Auf die Frage, ob Unternehmen mit solchen Einstellungszusagen gegenüber den Arbeitsagenturen schon schlechte Erfahrungen gemacht haben, meinte Nadine Kupfer, Pressesprecherin der Industrie- und Handelskammer Halle-Dessau, es sei kein einziger Fall bekannt, wo etwa eine Firma nach einer solchen Zusage auf den Qualifizierungskosten für den eingestellten Mitarbeiter sitzen geblieben wäre.

Manfred Krebs bleibt dabei: "Wie soll mein Sohn Arbeit bekommen, wenn er diese Qualifikation nicht hat?" In einigen Stellenangeboten sei eine fünfjährige Berufserfahrung als Voraussetzung genannt worden. "Wie sollen denn junge Leute nach der Ausbildung Berufserfahrung sammeln, wenn sie gar nicht erst eingestellt werden?", äußert er fassungslos.

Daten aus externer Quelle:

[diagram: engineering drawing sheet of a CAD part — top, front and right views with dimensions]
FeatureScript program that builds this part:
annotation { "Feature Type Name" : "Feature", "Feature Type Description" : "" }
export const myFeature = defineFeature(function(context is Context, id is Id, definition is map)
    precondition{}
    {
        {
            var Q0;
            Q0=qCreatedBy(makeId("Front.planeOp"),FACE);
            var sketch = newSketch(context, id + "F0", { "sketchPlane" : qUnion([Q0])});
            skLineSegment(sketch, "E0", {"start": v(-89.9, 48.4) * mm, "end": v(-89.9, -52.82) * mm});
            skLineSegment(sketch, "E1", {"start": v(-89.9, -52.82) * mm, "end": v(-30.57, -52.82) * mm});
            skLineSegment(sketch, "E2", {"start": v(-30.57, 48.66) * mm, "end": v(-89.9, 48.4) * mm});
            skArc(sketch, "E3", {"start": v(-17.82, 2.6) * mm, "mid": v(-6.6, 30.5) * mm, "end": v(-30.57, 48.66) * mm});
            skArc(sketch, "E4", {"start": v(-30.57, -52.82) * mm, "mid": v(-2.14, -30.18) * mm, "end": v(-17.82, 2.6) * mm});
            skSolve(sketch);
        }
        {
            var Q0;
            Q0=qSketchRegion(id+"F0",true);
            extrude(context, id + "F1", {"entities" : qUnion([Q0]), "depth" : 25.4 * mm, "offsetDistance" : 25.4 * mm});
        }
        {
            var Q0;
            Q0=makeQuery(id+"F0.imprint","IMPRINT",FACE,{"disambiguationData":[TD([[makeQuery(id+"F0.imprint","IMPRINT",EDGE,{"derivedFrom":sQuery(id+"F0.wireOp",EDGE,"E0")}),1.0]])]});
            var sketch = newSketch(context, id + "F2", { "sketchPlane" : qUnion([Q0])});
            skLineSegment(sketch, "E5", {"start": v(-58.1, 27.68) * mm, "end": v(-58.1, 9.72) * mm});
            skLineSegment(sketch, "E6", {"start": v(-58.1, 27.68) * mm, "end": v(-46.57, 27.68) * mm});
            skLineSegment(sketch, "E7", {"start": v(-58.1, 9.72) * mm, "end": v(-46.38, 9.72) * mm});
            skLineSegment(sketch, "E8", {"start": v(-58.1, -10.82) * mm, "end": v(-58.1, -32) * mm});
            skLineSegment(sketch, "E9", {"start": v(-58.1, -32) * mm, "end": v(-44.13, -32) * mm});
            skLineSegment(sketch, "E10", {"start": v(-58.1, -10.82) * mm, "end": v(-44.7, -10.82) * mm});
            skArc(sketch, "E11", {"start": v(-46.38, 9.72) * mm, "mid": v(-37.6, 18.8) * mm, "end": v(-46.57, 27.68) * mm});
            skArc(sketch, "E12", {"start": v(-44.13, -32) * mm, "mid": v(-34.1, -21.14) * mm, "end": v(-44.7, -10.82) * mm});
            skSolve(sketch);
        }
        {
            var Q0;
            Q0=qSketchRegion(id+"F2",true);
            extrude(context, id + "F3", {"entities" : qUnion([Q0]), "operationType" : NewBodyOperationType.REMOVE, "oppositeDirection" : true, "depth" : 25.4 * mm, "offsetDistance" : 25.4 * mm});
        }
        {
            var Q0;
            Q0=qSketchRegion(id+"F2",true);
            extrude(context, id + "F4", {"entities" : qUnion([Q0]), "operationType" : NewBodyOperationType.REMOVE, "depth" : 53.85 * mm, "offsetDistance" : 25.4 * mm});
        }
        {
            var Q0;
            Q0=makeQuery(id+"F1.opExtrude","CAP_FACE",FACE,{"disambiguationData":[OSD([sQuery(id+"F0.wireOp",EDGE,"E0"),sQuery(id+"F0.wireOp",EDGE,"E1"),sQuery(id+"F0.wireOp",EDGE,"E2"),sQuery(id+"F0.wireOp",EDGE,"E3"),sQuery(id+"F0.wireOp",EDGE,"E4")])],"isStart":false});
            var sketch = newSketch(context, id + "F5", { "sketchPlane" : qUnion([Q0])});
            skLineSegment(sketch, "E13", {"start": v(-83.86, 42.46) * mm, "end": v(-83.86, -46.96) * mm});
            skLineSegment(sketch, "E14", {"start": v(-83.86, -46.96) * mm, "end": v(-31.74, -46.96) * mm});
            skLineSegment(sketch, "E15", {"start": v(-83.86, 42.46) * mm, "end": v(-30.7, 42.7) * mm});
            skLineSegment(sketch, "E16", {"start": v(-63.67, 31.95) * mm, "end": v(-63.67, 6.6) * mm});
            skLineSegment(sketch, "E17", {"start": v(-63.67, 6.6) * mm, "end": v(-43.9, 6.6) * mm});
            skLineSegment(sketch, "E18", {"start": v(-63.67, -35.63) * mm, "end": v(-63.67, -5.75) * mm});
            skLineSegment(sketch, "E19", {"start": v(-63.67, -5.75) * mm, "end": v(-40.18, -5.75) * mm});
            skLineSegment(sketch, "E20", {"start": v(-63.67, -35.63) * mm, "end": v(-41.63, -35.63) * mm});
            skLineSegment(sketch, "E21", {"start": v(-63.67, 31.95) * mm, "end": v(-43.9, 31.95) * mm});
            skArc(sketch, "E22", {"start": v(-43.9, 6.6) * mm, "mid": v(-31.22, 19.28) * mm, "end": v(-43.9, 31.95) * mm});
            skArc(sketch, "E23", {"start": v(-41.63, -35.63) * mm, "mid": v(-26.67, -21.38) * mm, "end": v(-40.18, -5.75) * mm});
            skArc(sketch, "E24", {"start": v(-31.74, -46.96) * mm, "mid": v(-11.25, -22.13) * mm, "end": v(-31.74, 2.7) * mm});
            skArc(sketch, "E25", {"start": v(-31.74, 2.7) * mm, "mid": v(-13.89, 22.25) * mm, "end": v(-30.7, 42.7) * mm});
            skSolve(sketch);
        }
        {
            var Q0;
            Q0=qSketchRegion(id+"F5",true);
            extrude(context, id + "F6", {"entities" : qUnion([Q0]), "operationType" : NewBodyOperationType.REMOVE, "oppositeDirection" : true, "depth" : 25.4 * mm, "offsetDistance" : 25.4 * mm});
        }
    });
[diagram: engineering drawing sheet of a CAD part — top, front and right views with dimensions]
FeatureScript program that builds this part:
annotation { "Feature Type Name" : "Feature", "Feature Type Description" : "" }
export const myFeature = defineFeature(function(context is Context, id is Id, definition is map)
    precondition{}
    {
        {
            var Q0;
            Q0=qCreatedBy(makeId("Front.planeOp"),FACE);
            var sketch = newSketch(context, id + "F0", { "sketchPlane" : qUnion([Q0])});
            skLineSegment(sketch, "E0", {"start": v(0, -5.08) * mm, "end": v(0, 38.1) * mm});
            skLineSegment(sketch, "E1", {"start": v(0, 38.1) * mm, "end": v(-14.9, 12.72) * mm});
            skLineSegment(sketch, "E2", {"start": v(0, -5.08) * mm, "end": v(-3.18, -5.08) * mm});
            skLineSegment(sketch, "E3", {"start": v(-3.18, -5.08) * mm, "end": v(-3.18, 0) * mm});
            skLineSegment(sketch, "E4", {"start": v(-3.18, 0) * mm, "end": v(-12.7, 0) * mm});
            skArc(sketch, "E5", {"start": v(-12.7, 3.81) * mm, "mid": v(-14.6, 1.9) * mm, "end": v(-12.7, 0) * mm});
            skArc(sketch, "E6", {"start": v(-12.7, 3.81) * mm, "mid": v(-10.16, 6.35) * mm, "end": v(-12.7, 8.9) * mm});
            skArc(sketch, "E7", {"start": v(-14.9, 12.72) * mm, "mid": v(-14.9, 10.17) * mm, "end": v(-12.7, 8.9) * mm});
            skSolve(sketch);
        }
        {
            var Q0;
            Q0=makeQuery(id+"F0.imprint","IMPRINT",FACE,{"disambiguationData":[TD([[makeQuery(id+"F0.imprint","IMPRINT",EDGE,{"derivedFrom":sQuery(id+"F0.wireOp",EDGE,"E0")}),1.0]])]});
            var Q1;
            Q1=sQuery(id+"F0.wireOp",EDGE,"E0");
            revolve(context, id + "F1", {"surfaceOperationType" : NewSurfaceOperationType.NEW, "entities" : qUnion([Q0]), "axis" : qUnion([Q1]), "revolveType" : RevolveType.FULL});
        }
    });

Sein Sohn Alexander habe Zehnklassenabschluss und einen ordentlichen Berufsabschluss. "Um nun als Hilfsarbeiter zu jobben?" fragt der Vater nach dem Sinn all der Anstrengungen. Bedenklich wäre auch, dass die etwa 18 000 Euro teure Schweißer-Ausbildung nun wohl für die Katz' sei.

Alexander Krebs jedenfalls will sich nun beruflich umorientieren. Während seines Zivildienstes bei der Lebenshilfe Rotall fand er Gefallen an der Betreuung von Menschen. "Ich könnte mir vorstellen, als Altenpfleger zu arbeiten." Eine Umschulung in diese Richtung sei aber nicht möglich, habe er von der Agentur für Arbeit erfahren. "Umschulungsmaßnahmen richten sich immer nach dem Arbeitskräftebedarf", bestätigt die Leiterin der Roßlauer Agentur Karin Mehl diese Aussage. In den vergangenen Jahren seien zahlreiche Arbeitslose zum Altenpfleger umgeschult worden. Sie hätten jedoch nicht in jedem Fall einen Arbeitsplatz bekommen. Zurzeit seien im Bereich der Agentur für Arbeit Dessau 230 Altenpfleger und Altenpflegehelfer arbeitslos gemeldet, während bundesweit 1 033 Gas-Wasser-Installateure gesucht würden. Die Vermittlung in den ersten Arbeitsmarkt habe für die Agentur für Arbeit Vorrang vor Umschulung und Qualifizierung.

Ja, ihm seien auch Stellen als Gas-Wasser-Installateur in den alten Bundesländern angeboten worden, bestätigt Alexander Krebs. Der Verdienst dort sei aber so gering, dass nach Abzug von Unterkunft und Fahrtkosten zu wenig übrig bliebe.

Alexander Krebs hat sich jetzt als Erziehungshelfer bei einer Jugendeinrichtung in Pretzsch beworben. "Mein Sohn muss unbedingt noch in diesem Jahr wieder eine Arbeit bekommen", sagt Vater Manfred Krebs, "sonst verliert er noch jegliche Motivation."